Spacewalk’s first steps

July 10th, 2008 Posted in Linux | 2 Comments »

A few days ago RedHat announced that they had open-sourced their satellite product under the moniker of Spacewalk, and I’ve taken a few days to play around with it and get some first impressions of what’s been put out. I do not by any means claim to be an expert on the RHN satellite from whence this came, or the current spacewalk incarnation. This is simply meant to be a linux enthusiast’s first look at the product they’ve put out.

The directions to install spacewalk are very clear and relatively simple to follow. It only took about 10 minutes to get it up and running. From there, it’s a whole different story.
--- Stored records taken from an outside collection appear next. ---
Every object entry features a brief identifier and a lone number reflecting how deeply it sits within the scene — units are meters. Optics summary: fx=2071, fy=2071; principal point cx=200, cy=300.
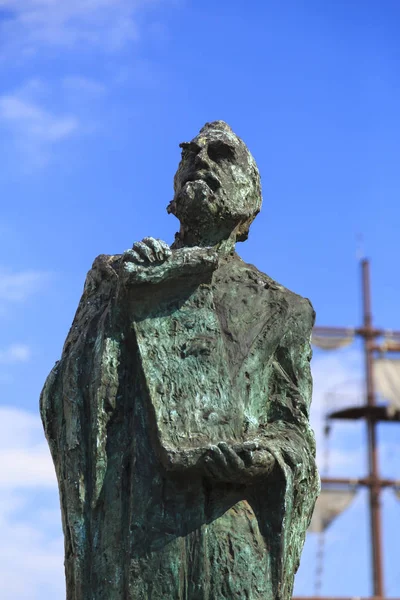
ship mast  71.60
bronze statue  10.05
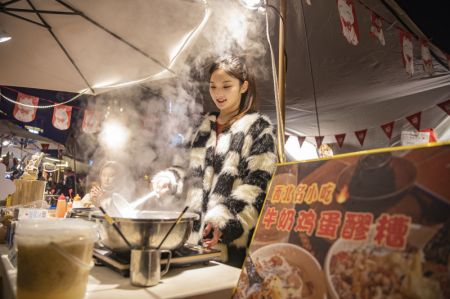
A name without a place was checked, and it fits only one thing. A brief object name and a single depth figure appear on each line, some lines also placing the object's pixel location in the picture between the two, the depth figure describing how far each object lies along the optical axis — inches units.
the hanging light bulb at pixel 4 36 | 106.6
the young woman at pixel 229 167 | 68.2
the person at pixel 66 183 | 373.7
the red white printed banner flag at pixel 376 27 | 146.4
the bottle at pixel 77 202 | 98.7
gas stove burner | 43.7
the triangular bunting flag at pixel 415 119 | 255.8
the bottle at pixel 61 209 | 83.6
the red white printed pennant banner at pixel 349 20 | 129.1
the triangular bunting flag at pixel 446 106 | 231.6
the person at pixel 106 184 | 124.0
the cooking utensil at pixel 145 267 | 38.5
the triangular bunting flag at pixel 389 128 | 275.0
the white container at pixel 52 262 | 32.8
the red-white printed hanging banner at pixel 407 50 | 166.1
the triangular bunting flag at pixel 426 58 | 181.6
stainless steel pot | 41.1
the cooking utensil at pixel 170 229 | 41.8
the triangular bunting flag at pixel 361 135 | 295.4
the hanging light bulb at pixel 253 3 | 69.2
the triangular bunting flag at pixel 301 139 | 327.7
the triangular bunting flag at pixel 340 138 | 309.1
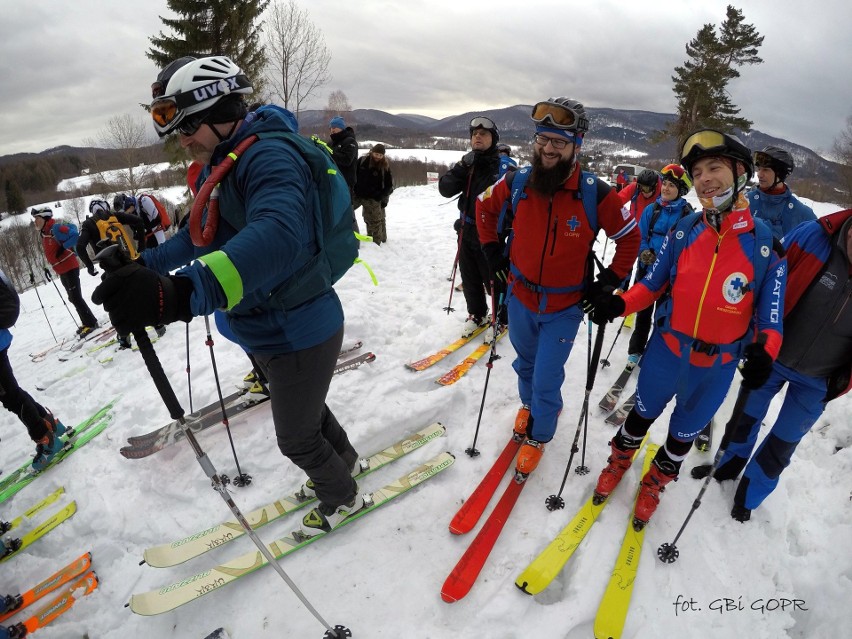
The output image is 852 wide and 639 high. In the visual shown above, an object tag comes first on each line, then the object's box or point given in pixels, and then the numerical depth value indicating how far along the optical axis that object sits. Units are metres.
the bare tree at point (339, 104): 34.03
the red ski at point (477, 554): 2.69
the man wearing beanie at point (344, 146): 7.86
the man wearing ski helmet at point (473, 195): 5.29
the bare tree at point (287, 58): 15.75
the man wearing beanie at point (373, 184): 9.62
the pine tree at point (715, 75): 26.66
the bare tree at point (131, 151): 33.56
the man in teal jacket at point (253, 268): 1.42
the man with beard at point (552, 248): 3.13
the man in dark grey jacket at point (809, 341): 2.67
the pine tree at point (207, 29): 13.73
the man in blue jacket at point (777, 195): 4.47
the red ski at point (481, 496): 3.16
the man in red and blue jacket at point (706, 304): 2.55
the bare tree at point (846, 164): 25.17
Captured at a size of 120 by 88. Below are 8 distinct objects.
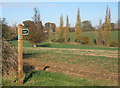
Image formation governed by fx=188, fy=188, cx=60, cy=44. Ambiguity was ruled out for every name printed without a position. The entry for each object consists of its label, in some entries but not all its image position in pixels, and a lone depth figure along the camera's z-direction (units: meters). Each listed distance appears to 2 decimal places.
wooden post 7.60
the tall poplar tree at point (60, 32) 83.53
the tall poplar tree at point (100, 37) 74.88
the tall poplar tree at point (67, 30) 85.19
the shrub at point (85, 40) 73.30
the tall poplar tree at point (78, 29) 78.42
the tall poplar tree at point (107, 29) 71.85
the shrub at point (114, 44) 64.90
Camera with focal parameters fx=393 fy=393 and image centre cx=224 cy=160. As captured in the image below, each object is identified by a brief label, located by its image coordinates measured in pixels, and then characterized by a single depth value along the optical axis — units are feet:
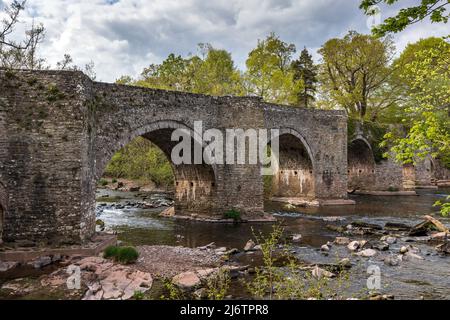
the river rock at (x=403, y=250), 36.78
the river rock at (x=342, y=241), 41.06
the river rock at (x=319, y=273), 27.76
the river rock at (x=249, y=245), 38.07
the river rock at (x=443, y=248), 36.84
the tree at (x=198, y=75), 100.27
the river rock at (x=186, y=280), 26.13
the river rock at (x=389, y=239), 41.51
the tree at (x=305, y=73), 122.93
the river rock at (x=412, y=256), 34.78
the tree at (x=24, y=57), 46.85
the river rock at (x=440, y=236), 42.45
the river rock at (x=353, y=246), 38.21
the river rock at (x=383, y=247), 38.11
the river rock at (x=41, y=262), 29.83
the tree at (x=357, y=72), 101.96
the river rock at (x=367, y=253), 35.58
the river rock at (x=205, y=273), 28.29
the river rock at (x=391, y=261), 32.81
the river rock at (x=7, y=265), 29.01
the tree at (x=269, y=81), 95.04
Spacewalk requires its own machine

The directions don’t say this, and it’s not really 100% true, but for nearly all real-world cases, it’s much simpler just to give it a box. There are two basic reasons for this. First up is that spacewalk drops a number of packages on top of other things you may be running, like apache. The spacewalk server setup drops in a ‘satellite-httpd’ process instead of using the distro provided httpd package. Since RHN satellite was/is a boxed solution, this fact can be overlooked as I figure it’s probably something that will change as the project matures and gains popularity. The second issue with spacewalk is storage, which is primarily an organization based issue. Sure it’s going to take a few gigs of disk space to mirror your favorite distribution, updates and any associated 3rd party repositories that you might want. However:

Channels cannot cross organisations

This one kind of surprised me considering that RHN seems to do this just fine, though it’s probably due to a different back end.  To illustrate this point a little, lets assume that we’re running the Spacewalk server for a university.  The IT department has their own organization for the university infrastructure, with a CentOS5 channel for base, a child channel for updates, and another child for Extras. A fairly boring example to be sure, but a good foundation to work from. The CS department runs CentOS for this systems as well, using it for both instruction, and the servers related to instruction. They have require the exact same channels the IT department uses, but Spacewalk currently requires them to duplicate the entire tree; Base, Updates, Extras, all of it.  If you expand this out for a few more organizations, and figure 20G or so per channel for the life of the distribution, you’re very easily looking at a few hundred gigs of storage. And while you’re busy pushing these packages to the Spacewalk server, you’ll be doing so manually.

Syncing Repositories

Part of the RHN satellite feature was that it would sync with redhat’s RHN proper, and then you could move out with your updates locally. The old RHN satellite would pull from RedHat’s RHN proper, and then you could manage your machines locally. With Spacewalk, the RHN sync capability was removed, and no base for syncing to other repositories (via yum, rsync or otherwise) currently exists. If you want to keep spacewalk updated with the latest and greatest for your distribution, you’ll have to script something up yourself. The methods for doing so are not difficult, and anyone with a basic grasp of shell scripting should be able to pull this off.

The good stuff

I really don’t want this to seem like I’m simply complaining about Spacewalk as it is a very good product, and RedHat did a good thing by releasing it. It simply has a bit of growing to do as it begins life as an open source project. There’s already a rather vibrant community springing up around it, both as a mailing list and in irc on freenode. Additionally, Spacewalk provides functional centralized management of multiple boxes across different distributions which is indeed quite useful.

If you’re in the market for centralized system management and you have a box with storage to spare, then I would highly recommend folks take a look at Spacewalk. It is definitely a project to keep an eye on as it matures.